Wie der Newsletter IoTI Informer berichtet, hat das Startup Xage Security eine industrietaugliche Blockchain-Lösung entwickelt, die für mehr Sicherheit im Internet der Dinge sorgen soll. Je mehr Geräte einem industriellen Netzwerk hinzugefügt werden um so sicherer wird dieses.

Die industrielle Cybersicherheit unterscheidet sich grundlegend von der Unternehmenssicherheit - nicht nur in Bezug auf die Prioritäten, sondern auch in Bezug auf die Architektur. Während Unternehmensnetzwerke häufig in Hub-and-Spoke-Topologie konfiguriert werden, sind Industrienetzwerke meist chaotischer mit Verbindungen zwischen Geräten, Remote-Benutzern usw. Für einen Cyber-Security-Verantwortlichen kann das ein Alptraum sein. Mit einer großen Anzahl von Geräten überall auf der Welt erschafft man sich riesige Angriffsflächen. "Man hat die schlechteste Kombination von Dingen: viele Arten von Dingen, viele von ihnen und viele Verbindungen", sagt DuncanGreatwood, CEO der CybersicherheitsfirmaXage.

Roman Arutyunov und SusantoIrwan begannen 2016 damit, das für IoT-Projekte typische Problem von den Füßen auf den Kopf zu stellen. Je mehr Geräte einem industriellen Netzwerk hinzugefügt werden um so sicherer wird es und nicht umgekehrt - so die Idee der beiden Mitbegründer von Xage.

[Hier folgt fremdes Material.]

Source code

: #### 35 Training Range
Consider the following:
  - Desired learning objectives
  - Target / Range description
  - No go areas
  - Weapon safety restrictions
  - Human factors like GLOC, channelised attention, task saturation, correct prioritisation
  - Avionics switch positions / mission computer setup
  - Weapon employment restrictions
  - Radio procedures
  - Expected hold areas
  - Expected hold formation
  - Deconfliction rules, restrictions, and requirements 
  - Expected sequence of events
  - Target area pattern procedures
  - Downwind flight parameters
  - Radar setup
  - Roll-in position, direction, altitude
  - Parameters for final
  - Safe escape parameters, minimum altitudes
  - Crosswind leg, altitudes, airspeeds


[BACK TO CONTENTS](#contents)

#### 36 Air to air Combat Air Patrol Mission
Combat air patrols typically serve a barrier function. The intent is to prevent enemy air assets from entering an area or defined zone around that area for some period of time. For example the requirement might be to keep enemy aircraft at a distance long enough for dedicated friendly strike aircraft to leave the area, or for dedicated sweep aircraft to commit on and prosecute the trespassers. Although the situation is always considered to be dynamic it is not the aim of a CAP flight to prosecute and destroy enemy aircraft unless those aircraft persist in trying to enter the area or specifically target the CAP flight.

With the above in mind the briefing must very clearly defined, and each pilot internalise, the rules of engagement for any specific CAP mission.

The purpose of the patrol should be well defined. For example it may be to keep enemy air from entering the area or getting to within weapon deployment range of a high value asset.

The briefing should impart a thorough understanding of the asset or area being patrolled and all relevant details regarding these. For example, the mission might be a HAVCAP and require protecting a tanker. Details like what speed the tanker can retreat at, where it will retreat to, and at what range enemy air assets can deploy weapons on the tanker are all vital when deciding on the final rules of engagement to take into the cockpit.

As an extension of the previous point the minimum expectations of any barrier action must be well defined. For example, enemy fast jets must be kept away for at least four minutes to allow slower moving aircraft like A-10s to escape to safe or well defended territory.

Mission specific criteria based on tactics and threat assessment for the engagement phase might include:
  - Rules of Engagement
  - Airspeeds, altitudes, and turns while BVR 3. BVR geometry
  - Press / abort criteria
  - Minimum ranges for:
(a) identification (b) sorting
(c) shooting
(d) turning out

"Was die Jungs sehr früh erkannt haben, ist, dass es eine Technologie gibt, die dazu beiträgt, dass das Szenario 'Mehr ist besser' funktioniert, und das ist Blockchain", so Greatwood.

Blockchain hat mehrere Eigenschaften, die dieses Ziel unterstützen: Blockchain ist verteilt, hochgradig redundant und kann sich unter Sicherheitsaspekten selbst heilen, wenn Teile davon gehackt werden. Die Experten bei Xage fanden heraus, dass Blockchain auch zusätzliche Sicherheitstechnologien für die Adressierung der Vertraulichkeit von Daten unterstützen kann.

Ein Beispiel ist Shamirs Secret Sharing Kryptologie-Algorithmus. Er ähnelt der Blockchain-Technologie, weil er einen Schwellenwertkonsens verwendet. Beim Algorithmus von Adi Shamir handelt es sich um eine Form des geheimen Teilens, bei der ein Geheimnis in Teile geteilt wird. Jeder Teilnehmer erhält seinen eigenen, einzigartigen Teil. Um das Geheimnis wieder zu rekonstruieren werden einige der Teile oder alle Teile benötigt. Weil es kaum praktikabel ist, stets alle Beteiligten in die Rekonstruktion des Geheimnisses zu involvieren, wird ein Schwellwertschema verwendet, bei dem eine bestimmte Anzahl von Teile ausreicht, um das ursprüngliche Geheimnis wieder herzustellen.

Software kann an Gateways oder Endpunkten eingesetzt werden

Xage hat mehrere Sicherheitstechnologien zu einem sogenannten Security Fabric zusammengefügt. Firmenvertreter sind überzeugt, dass sie damit eine Lösung entwickelt haben, die umso sicherer wird, je mehr Geräte dem Netzwerk hinzugefügt und miteinander verbunden werden.

Die Software von Xage kann sowohl an Gateways als auch an Endpunkten eingesetzt werden - unabhängig davon, ob diese in einem Windpark oder einer Fabrik installiert ist. Die Gateways verbinden sich mit vorhandenen Geräten im System und Proxy-Industrie-Netzwerkprotokollen. "In einigen Fällen können wir Endgerätesoftware direkt bereitstellen, aber das ist keine Voraussetzung", betont Xage-CEO Greatwood. "Am Ende kommunizieren die Gateways und die Endpoint-Software miteinander und implementieren die Blockchain und die anderen Teile des Security Fabric als verteilte, manipulationssichere redundante Datenablage."

"Wenn sich ein Techniker an einem dieser Geräte anmelden möchte, kann sich diese Person in das Fabric einloggen, und das Fabric gewährt den Zugriff auf das Gerät - in Echtzeit, egal ob vor Ort oder aus der Ferne", erklärt Greatwood.

Im Bereich der Gateway-Geräte kooperiert Cybersecurity-Spezialist Xage mit Dell und betreibt seine Software auf Dell IoT Gateways und der EdgeX-Plattform. Außerdem arbeitet Xage mit ABB, dem Energieunternehmen und Smart-Meter-Anbieter Itron sowie einem großen Energieversorger zusammen.